Tuesday, August 12, 2014
New York State Department of Education just released "Parents' Bill of Rights for Data Privacy and Security." It is based on the U.S. Department of Education's "Model Notification of Rights." In essence, it is a reiteration of the rights contained in the Family Educational Rights and Privacy Act. The document, however, came with a certain amount of fanfare given the recent concerns over data privacy. The reiterated rights include the right to
- inspect and review a student's records
- request corrections of inaccurate information in the records
- prevent disclosure of personal records to third parties
- refuse to let the school include a student in it directories
- file a complaint with the U.S. Department of Education for violations of the Act
At the risk of sounding grumpy, it strikes me as preposterous to use the term "Bill of Rights" in regard to this document, even though it is qualified by "Privacy." As a basic descriptive term, bill of rights is fitting enough, but "Bill of Rights" is rarely invoked descriptively.
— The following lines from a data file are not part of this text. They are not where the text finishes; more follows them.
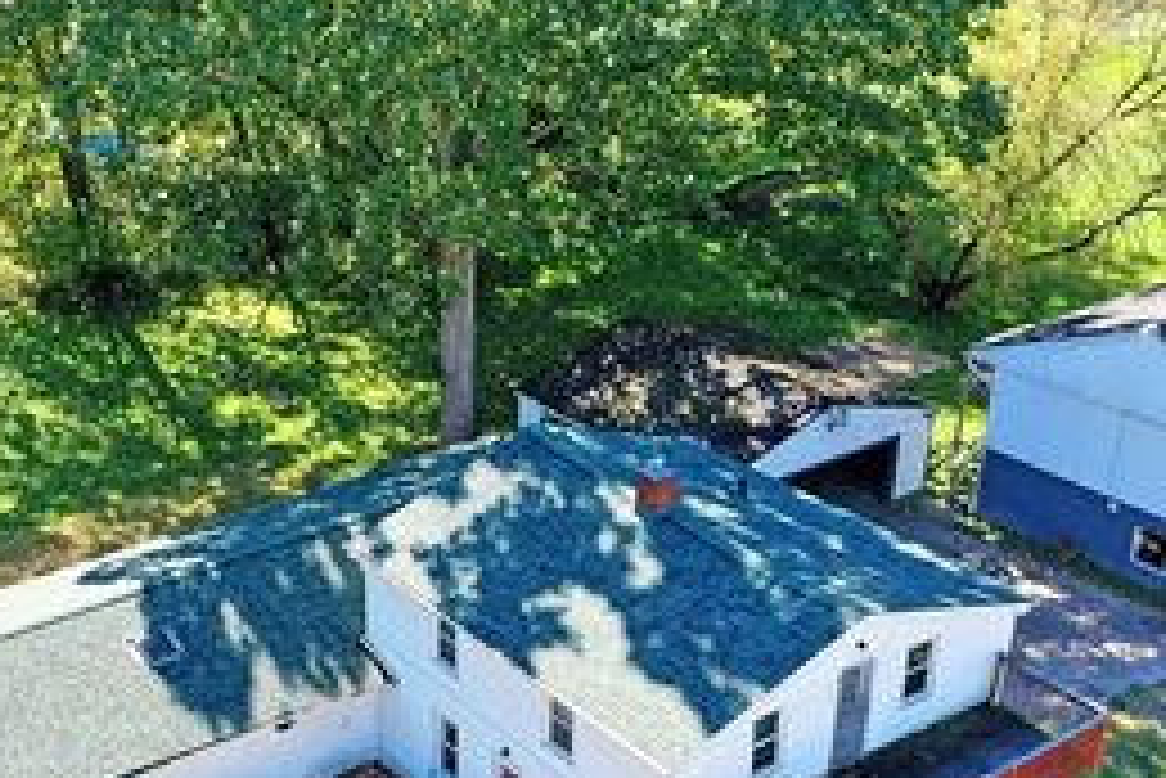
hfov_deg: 36.5
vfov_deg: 24.4
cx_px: 383
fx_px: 1750
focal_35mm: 54
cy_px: 686
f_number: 4.5
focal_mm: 10.26
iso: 100
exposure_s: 1/200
Most often, it is used to liken a document to the broad, fundamental rights included in the first eight amendments of the U.S. Constitution. In that respect, it is meant to declare something monumental.While important, these privacy rights are not equivalent to constitutional rights. They are primarily procedural, cannot be enforced in court, and do nothing to affect the education delivered to students. Labeling this privacy document a bill of rights is even more of an affront when one considers all of the the education rights that could or should be in a bill of rights, but which are not: funding, equal opportunity, teacher quality, teacher rights, discipline, etc. If students constitutional rights to education were already being fully enforced, the articulation of new bills of rights would raise few concerns. Unfortunately, that is not the case.